# Our Family



## Carsonsdaddy (Nov 1, 2006)

what a bunch of cuties!! I'm sure they keep Sunny busy...


----------



## Katiesmommy (Sep 10, 2006)

Awwww We love kitties .... My husband and I have 4 at home


----------



## Charlie06 (Feb 10, 2007)

awwe...so cute. I have 2 persians, a cock-a-poo and an eski-poo and Charlie. I have yet to get a picture with all 5 on......I'm thinking it's impossible...LOL...Anyway, here are my 2 persians..

http://i107.photobucket.com/albums/m315/SoulPatroll/BlazePumpkin.jpg


----------



## justmejanis (Feb 25, 2007)

What beauties Mary! Missy reminds me of Bella, but Bella has no white. Same color stripes though. The other two are so sweet.....so sorry about Possum. Puddin looks like a real sweetie.

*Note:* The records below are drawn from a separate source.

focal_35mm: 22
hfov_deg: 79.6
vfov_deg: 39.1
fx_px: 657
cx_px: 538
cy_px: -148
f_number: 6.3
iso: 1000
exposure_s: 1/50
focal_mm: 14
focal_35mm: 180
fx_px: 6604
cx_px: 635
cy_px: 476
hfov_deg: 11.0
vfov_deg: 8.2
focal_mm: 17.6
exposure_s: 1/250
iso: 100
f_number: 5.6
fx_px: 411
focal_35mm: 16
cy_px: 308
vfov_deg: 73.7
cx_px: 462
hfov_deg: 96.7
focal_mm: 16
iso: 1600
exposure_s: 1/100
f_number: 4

Beautiful!


----------



## MrsMonk (Feb 25, 2007)

Charlie06 said:


> awwe...so cute. I have 2 persians, a cock-a-poo and an eski-poo and Charlie. I have yet to get a picture with all 5 on......I'm thinking it's impossible...LOL...Anyway, here are my 2 persians..
> 
> http://i107.photobucket.com/albums/m315/SoulPatroll/BlazePumpkin.jpg


Woa.......Now thats some big cats!!!! They are stunning!! Whats an escipoo? Got a picture?


----------



## Charlie06 (Feb 10, 2007)

MrsMonk said:


> Woa.......Now thats some big cats!!!! They are stunning!! Whats an escipoo? Got a picture?

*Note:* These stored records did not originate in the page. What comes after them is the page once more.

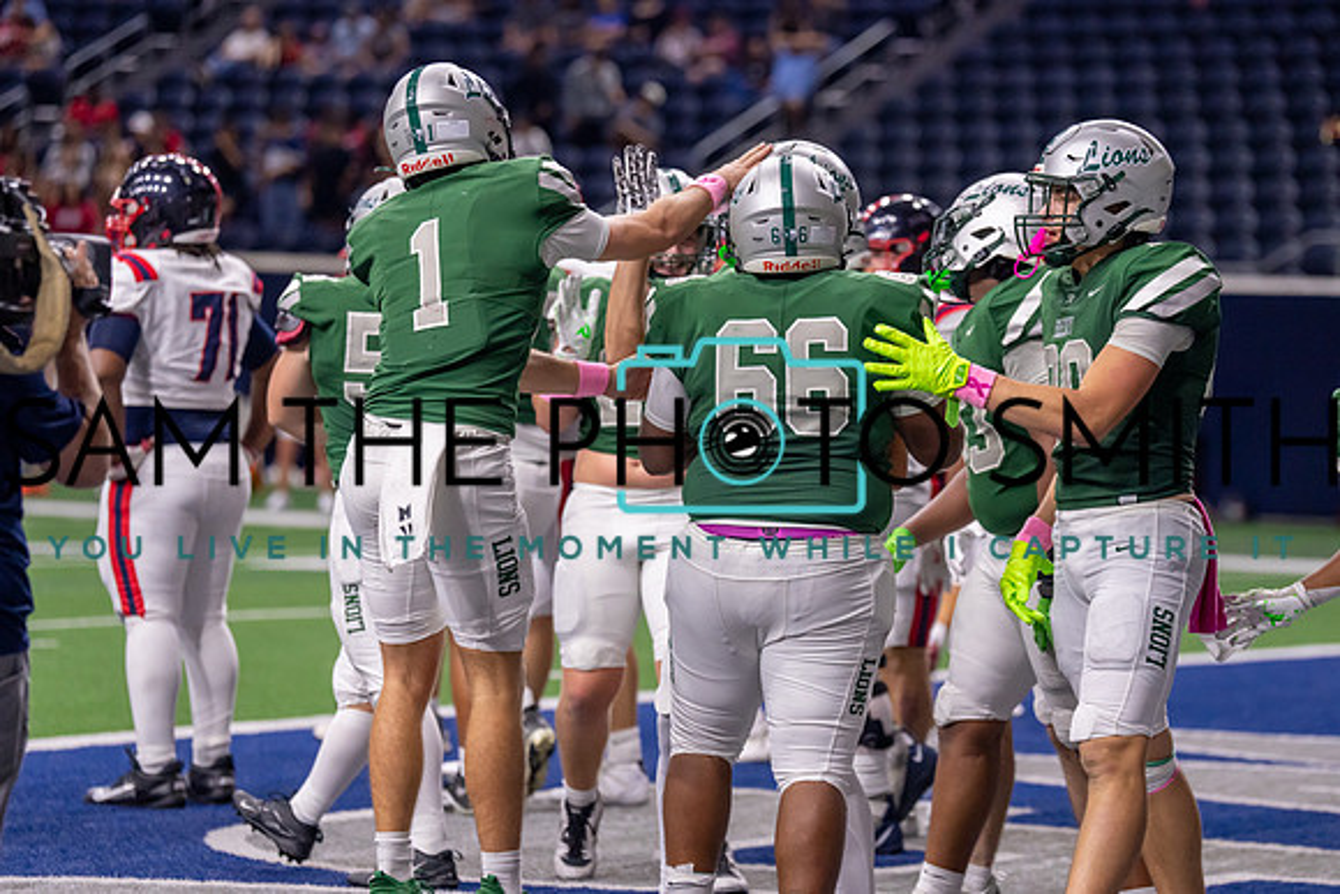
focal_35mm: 161
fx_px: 5995
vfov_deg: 8.5
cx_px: 691
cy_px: 428
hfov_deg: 12.8
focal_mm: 138
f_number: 2.8
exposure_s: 1/1000
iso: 2500
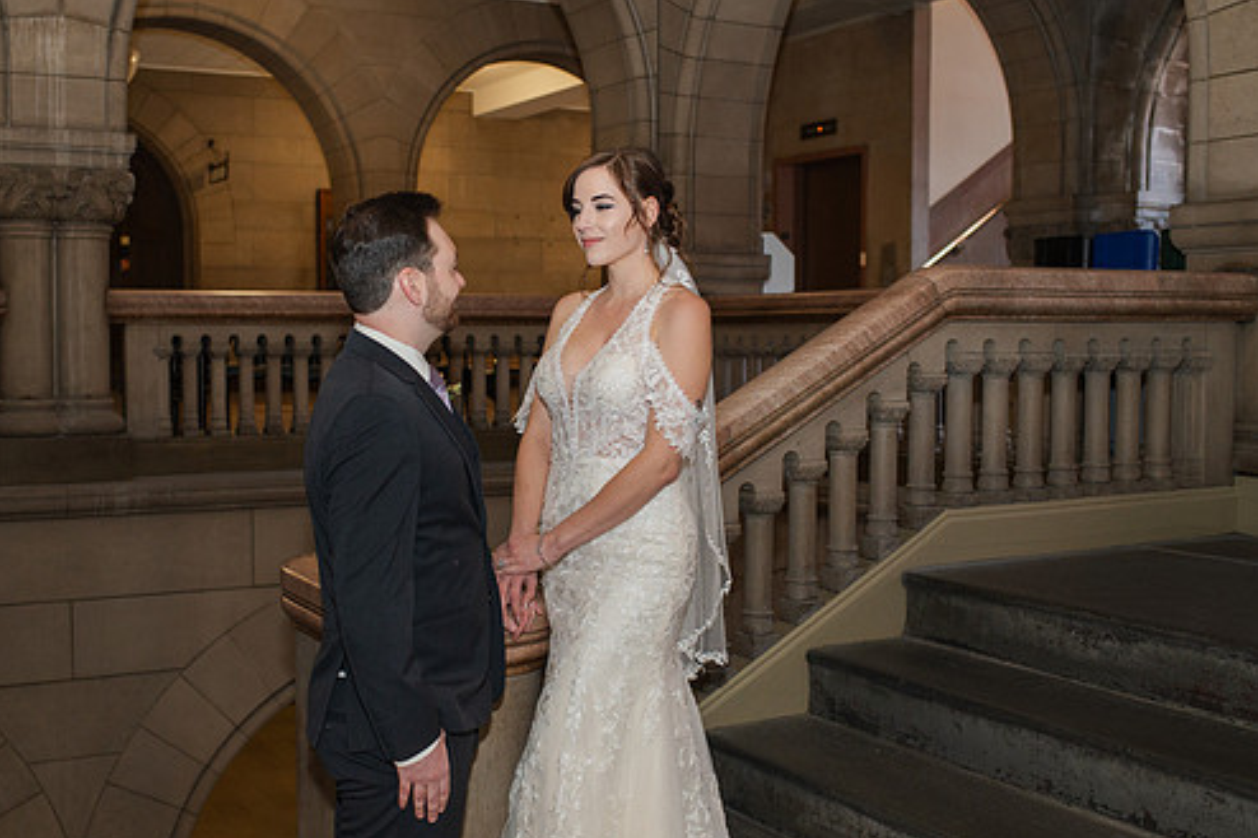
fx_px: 1502
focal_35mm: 43
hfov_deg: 45.4
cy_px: 428
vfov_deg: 31.2
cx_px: 551
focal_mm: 35
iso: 1000
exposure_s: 1/200
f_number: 3.5
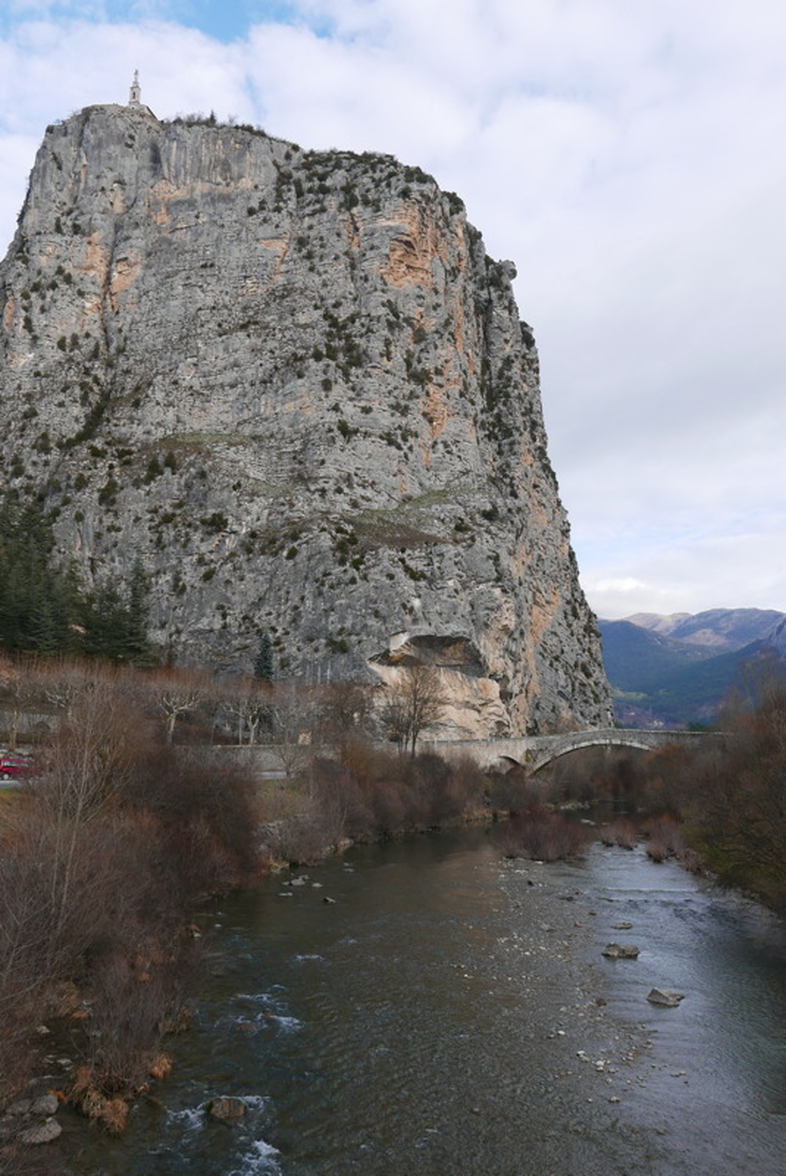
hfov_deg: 43.7
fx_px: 980
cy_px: 588
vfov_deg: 61.9
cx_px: 393
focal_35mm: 30
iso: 200
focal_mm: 13.4
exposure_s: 1/200
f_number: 5.6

The cats are pretty small under all that hair..LOL
Jazzy is the eski-poo:
http://i107.photobucket.com/albums/m315/SoulPatroll/Jazzy.jpg

Greta is the cock-a-poo:
http://i107.photobucket.com/albums/m315/SoulPatroll/Greta.jpg


----------



## Lego&Jacub (Jul 18, 2006)

awww... Gretty looks the spitting image of our late Peaches. She's been gone a number of years now... but she was the sweetest little girl.

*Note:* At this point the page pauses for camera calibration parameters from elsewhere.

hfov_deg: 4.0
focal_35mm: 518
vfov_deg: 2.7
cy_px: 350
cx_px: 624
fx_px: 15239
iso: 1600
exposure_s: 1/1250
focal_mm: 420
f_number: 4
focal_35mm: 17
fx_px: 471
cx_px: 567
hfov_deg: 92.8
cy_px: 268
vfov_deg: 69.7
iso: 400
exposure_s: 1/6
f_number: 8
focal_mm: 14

MrsMonk... your kitties are gorgeous!!


----------



## MrsMonk (Feb 25, 2007)

Charlie06 said:


> The cats are pretty small under all that hair..LOL
> Jazzy is the eski-poo:
> http://i107.photobucket.com/albums/m315/SoulPatroll/Jazzy.jpg
> 
> ...


My spelling was rather bad on the eski-poo, sorry. Both of your "Poos" are soooo cute. Sure could lose them in a hard snow storm.


----------



## MrsMonk (Feb 25, 2007)

Lego&Jacub said:


> awww... Gretty looks the spitting image of our late Peaches. She's been gone a number of years now... but she was the sweetest little girl.
> 
> MrsMonk... your kitties are gorgeous!!


Thank you so much. We have been together for a long time and they are family.


----------



## Charlie06 (Feb 10, 2007)

MrsMonk said:


> My spelling was rather bad on the eski-poo, sorry. Both of your "Poos" are soooo cute. Sure could lose them in a hard snow storm.


Thank you so much.....they are great dogs. Both are turning 13 shortly. I hate that they're getting old....  ........ The do absolutely everything together. I can't imagine how it will be when one of them crosses over.


----------